A good friend does a lot of work with the circular image...an interesting departure from his earlier panoramic work. Going out into the field with him is fun -- his camera 'sees' so differently! I have a couple of his prints in my living room.
He has enlarged them to mural size (digitally) and made large silver gelatin prints. One of his is on my wall (living room) is a 14" dia image on a 15x19 horizontal black frame, with the non-image portions of the paper exposed to black. The framing is an interesting choice, normally would not be my first choice but works well specifically with this image.
With your image (and if it were mine to frame), I would tend towards a more traditional approach. Printed on silver gelatin paper, window matted square, but on a vertical rectangular frame. Square frames can work very well, but they also can tend to over-play the form of the circle. But what is more comforting than a square box containing a circle of warm pizza, cut into lovely triangles? Excuse me...still on my diet...
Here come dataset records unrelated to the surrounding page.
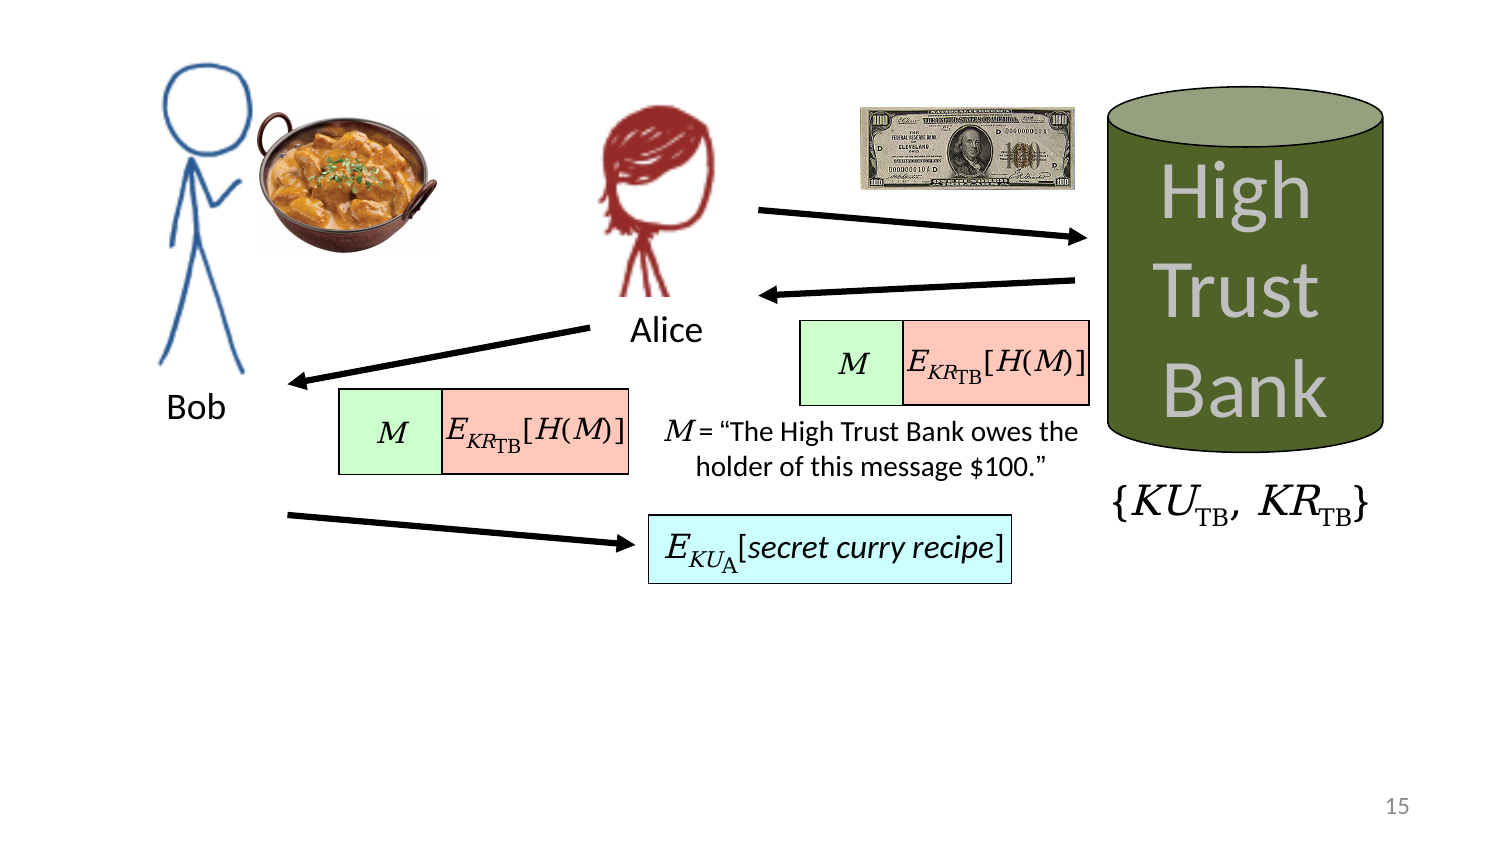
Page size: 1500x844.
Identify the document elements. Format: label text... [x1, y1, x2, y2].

text_box M [800, 320, 903, 405]
text_box [758, 280, 1075, 302]
text_box [287, 514, 636, 551]
text_box High Trust Bank [1107, 86, 1383, 453]
text_box {KUTB, KRTB} [1096, 466, 1385, 539]
text_box EKUA[secret curry recipe] [648, 515, 1012, 584]
slide_number 14 [1074, 782, 1425, 827]
text_box Bob [151, 392, 242, 435]
text_box [758, 209, 1088, 244]
text_box [287, 327, 591, 389]
text_box EKRTB[H(M)] [442, 389, 629, 475]
text_box Alice [615, 304, 719, 358]
picture [151, 48, 437, 385]
text_box M [339, 389, 442, 475]
text_box M = “The High Trust Bank owes the holder of this message $100.” [642, 405, 1100, 490]
table_header [1108, 86, 1383, 146]
text_box EKRTB[H(M)] [903, 320, 1090, 406]
picture [583, 100, 739, 297]
picture [860, 107, 1076, 190]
Another way to get white around the image area is to make a circular mask to lay on the photopaper. You could make a mask slight larger than the image if you wanted a thin black line around the image (to hold in skies, etc). Edited -- whoops I read a later post that this is what you'll be doing.
Have fun!
PS -- just thinking...if your enlarger is not well aligned, the circle may not be so circular!